I propose to add a book about optimizing Rust code to the bookshelf.
I was recently adding a comment to an issue that asks for more documentation about LTO, ThinLTO and Co.. The issue raised the question where this kind of documentation needs to go. While thinking about it, I realized there is no appropriate place in the bookshelf:
- “The Rust Programming Language”: wrong experience level (beginner instead of intermediate)
- “The Cargo Book”: wrong topic
- “The Unstable Book”: wrong topic
- “The Rustonomicon”: the closest we can get, but also wrong topic
- “The Reference”: wrong topic
- “The Rustdoc Book” wrong topic, again
LTO, ThinLTO and Co. are clearly about optimizing Rust code. Therefore, such a book would be nice to have.
When thinking about optimization and performance, more topics come into my mind:
- Multithreading, including Rayon and Futures
- SIMD, including faster and the work currently done in the compiler and the standard library
- Zero cost abstractions in general: How do they compile down to super-fast bytecode? What to do? What to avoid?
- Compiler optimizations in general: What can/can’t the compiler optimize?
- How to benchmark? What tools are available?
A book about optimization and performance would be documentation at intermediate level. This is exactly what the 2018 Roadmap asks for!
Details design, drawbacks, etc.
To be done… I would like to hear feedback first!
Edit: A good name for a book on optimizing Rust might be “Thrust”…
Sounds like a very nice project! I would definitely be game for giving an occasional hand in writing or reviewing this.
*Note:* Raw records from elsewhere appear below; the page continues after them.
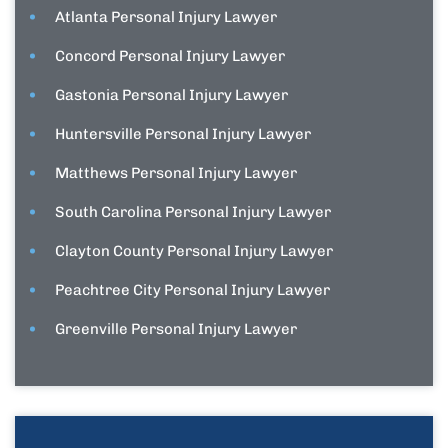
Atlanta Personal Injury Lawyer
Concord Personal Injury Lawyer
Gastonia Personal Injury Lawyer
Huntersville Personal Injury Lawyer
Matthews Personal Injury Lawyer
South Carolina Personal Injury Lawyer
Clayton County Personal Injury Lawyer
Peachtree City Personal Injury Lawyer
Greenville Personal Injury Lawyer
You may want to add (or link to) more general optimization material, such as a hardware architecture primer, or a guide to profiling with tools such as Linux perf, WPA, or Xcode Instruments.
Another topic which you could feature is IO optimizations (e.g. async network IO with tokio/futures, disk I/O considerations) and work distribution across a network (e.g. timely dataflow). These are areas in which Rust is less mature, but which people will be investigating when studying Rust performance tricks.
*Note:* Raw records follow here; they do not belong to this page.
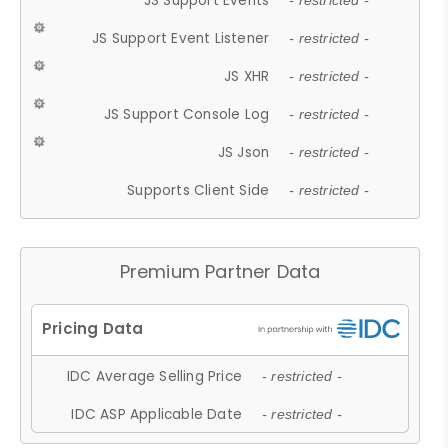
JS Support Events
- restricted -
JS Support Event Listener
- restricted -
JS XHR
- restricted -
JS Support Console Log
- restricted -
JS Json
- restricted -
Supports Client Side
- restricted -
Premium Partner Data
IDC Average Selling Price
- restricted -
IDC ASP Applicable Date
- restricted -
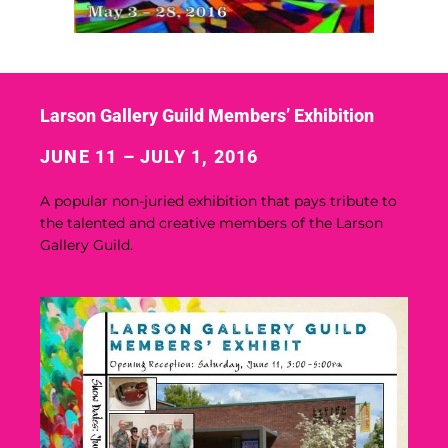
Larson Gallery Guild Members’ Exhibition
JUNE 11 – JULY 1, 2016
A popular non-juried exhibition that pays tribute to
the talented and creative members of the Larson
Gallery Guild.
Considering the title, since “Thrust” is already taken by an NVidia project, you may prefer a variation on this theme such as “Thrusting Rust” .
This sounds like a good idea, although it should probably start life outside of the core Rust organisation first. @teiesti, what would be the scope of such a book? Would you also be covering things like general profiling techniques, algorithms, commonly used performant functions (e.g.
memchr for string searching), and micro-optimisations?
I’d also want to go into how to write zero-copy code (e.g. efficiently parsing a binary protocol), and knowing when you should reach for unsafe if you need extra speed (unchecked indexing comes to mind here). It could be written as a series of extended examples where you start off with a problem and the initial naive solution, then you incrementally make it faster.
Just throwing around title ideas, what about “Rust - Putting the fast in fast, safe, and concurrent”?
@teiesti, what would be the scope of such a book?
I think that should be a community decision. For the moment, I would like to collect ideas. Later I would start the RFC process to fix the table of contents, the name and other similar thing. When the RFC is finally merged, we could start writing.
Some words about the time horizon: This weekend I’ll have almost no internet. Next week I’ll try to write a RFC draft.
Unfortunately, I have to inform You that I will not pursue this project any further. At least not for the moment.
- I believe this project is a lot of work that needs many helping hands.
- From the frequency of comments in this threat I deduce that less people are interested than I initially thought.
Please don’t get me wrong: I really appreciate the positive feedback You gave. I still like the idea to write such a book. I am very grateful to all who offered their help. But I think it is just not enough to make it in the end.